Angelo sintió un cosquilleo en el estómago y quedó preso del encanto de aquella mujer. En aquel momento le pareció que una estampida de toros pisoteaba sus principios religiosos. Su mente se iluminó con el recuerdo de la máxima de san Agustín: «Oh, Dios, hazme casto, pero no todavía».

Caminó hasta el camastro sentándose a un costado, se desprendió del calzado y se metió bajo las sábanas. Angelo quedó en silencio con sus convicciones a punto de zozobrar. Ella se situó al otro lado del lecho, quedándose a sus espaldas.

—Dormiré desnuda —anunció.

Angelo cerró los ojos y apretó las mandíbulas, como si esas palabras se le clavasen profundamente en la conciencia. Terminó por resoplar como un animal acorralado.

—Que descanses —musitó, y se volvió para mirarla.

Ségolène acercó el torso hacia la mesa donde brillaba el candelabro; sus senos libres se balancearon carnosos en el aire. Sopló las velas y la alcoba quedó a oscuras. Se introdujo bajo las mantas y le demostró que a sus diecinueve años podía no saber de ciencias sagradas, pero sí calentar un lecho. Su encanto era un descubrimiento exquisito para Angelo que, sin resistirse, se entregó por completo a los caprichos de su aguerrida Juana de Arco.
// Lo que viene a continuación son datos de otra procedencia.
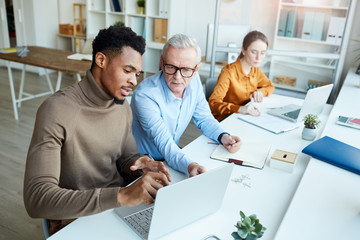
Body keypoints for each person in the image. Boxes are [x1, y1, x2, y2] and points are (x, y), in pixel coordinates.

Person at [23, 26, 171, 236]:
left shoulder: (121, 105)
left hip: (117, 209)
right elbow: (37, 199)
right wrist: (121, 196)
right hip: (76, 219)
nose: (134, 81)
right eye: (127, 71)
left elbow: (126, 157)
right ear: (101, 60)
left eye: (136, 74)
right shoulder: (56, 109)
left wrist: (140, 166)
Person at [130, 34, 242, 177]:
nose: (178, 77)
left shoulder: (193, 82)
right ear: (162, 63)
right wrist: (190, 166)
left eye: (186, 70)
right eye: (171, 67)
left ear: (196, 70)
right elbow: (165, 144)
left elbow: (204, 118)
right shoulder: (145, 95)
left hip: (172, 157)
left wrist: (224, 137)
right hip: (143, 165)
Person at [209, 30, 275, 121]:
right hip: (227, 119)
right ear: (243, 50)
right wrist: (239, 109)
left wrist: (260, 92)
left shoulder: (255, 70)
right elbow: (213, 104)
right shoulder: (228, 72)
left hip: (246, 117)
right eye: (254, 52)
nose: (258, 58)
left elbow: (270, 86)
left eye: (262, 53)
Ségolène lo tomó de la nuca y acercando su boca le mordió suavemente su labio superior. El inquisidor sintió sus besos tibios y luego su lengua, que tocaba la suya. En ese instante fue consciente del filo lacerante del encanto de una hembra. Sintió sus dedos recorriendo su rostro, después el roce de su piel joven y la turgencia de sus pechos. Los corazones de ambos latían con frenesí en aquella penumbra que los envolvía.

—¡No! —exclamó Angelo reteniéndola por los hombros.

—Perdóname —se lamentó avergonzada. Retrocedió sus movimientos en silencio y descansó su cabeza en el pecho del genovés.

—Perdóname tú —balbuceó Angelo—. Soy monje, el hombre equivocado. Yo te abandonaré. —Ella no contestó, pero se aferró a él bajo las sábanas dejándole percibir su angustia.

Angelo sintió el cuerpo desnudo de Ségolène unido al suyo en un abrazo que, lánguidamente, los condujo al sueño.